INSTRUCTION: Exactly as written, retype the listing below, omitting the pictures.

RECORDED DATA:
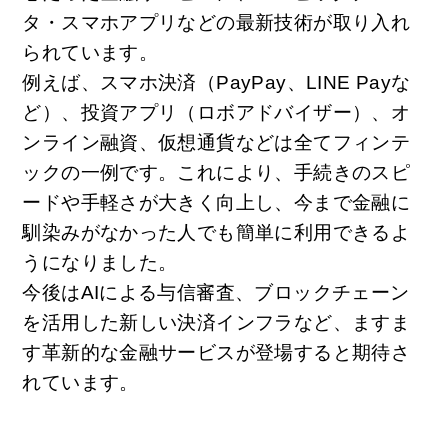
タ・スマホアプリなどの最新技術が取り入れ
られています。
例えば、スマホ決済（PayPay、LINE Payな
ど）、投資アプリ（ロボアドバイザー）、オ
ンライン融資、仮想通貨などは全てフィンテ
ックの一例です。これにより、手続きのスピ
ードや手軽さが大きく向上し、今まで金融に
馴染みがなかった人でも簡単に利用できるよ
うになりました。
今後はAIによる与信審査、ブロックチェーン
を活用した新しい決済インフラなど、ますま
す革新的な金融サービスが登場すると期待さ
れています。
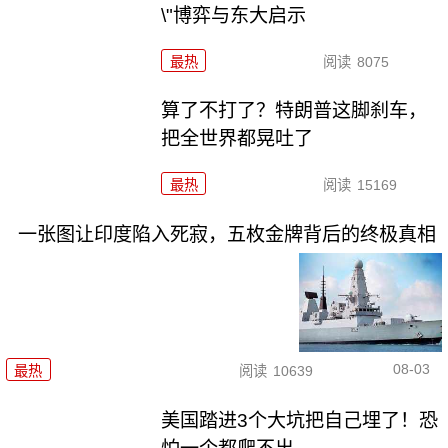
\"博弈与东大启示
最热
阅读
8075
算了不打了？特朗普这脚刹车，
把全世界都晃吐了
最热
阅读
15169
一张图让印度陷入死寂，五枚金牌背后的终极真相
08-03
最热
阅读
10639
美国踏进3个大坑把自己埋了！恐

COMPLETED EXERCISE:
タ・スマホアプリなどの最新技術が取り入れ
られています。
例えば、スマホ決済（PayPay、LINE Payな
ど）、投資アプリ（ロボアドバイザー）、オ
ンライン融資、仮想通貨などは全てフィンテ
ックの一例です。これにより、手続きのスピ
ードや手軽さが大きく向上し、今まで金融に
馴染みがなかった人でも簡単に利用できるよ
うになりました。
今後はAIによる与信審査、ブロックチェーン
を活用した新しい決済インフラなど、ますま
す革新的な金融サービスが登場すると期待さ
れています。
\"博弈与东大启示
最热
阅读
8075
算了不打了？特朗普这脚刹车，
把全世界都晃吐了
最热
阅读
15169
一张图让印度陷入死寂，五枚金牌背后的终极真相
08-03
最热
阅读
10639
美国踏进3个大坑把自己埋了！恐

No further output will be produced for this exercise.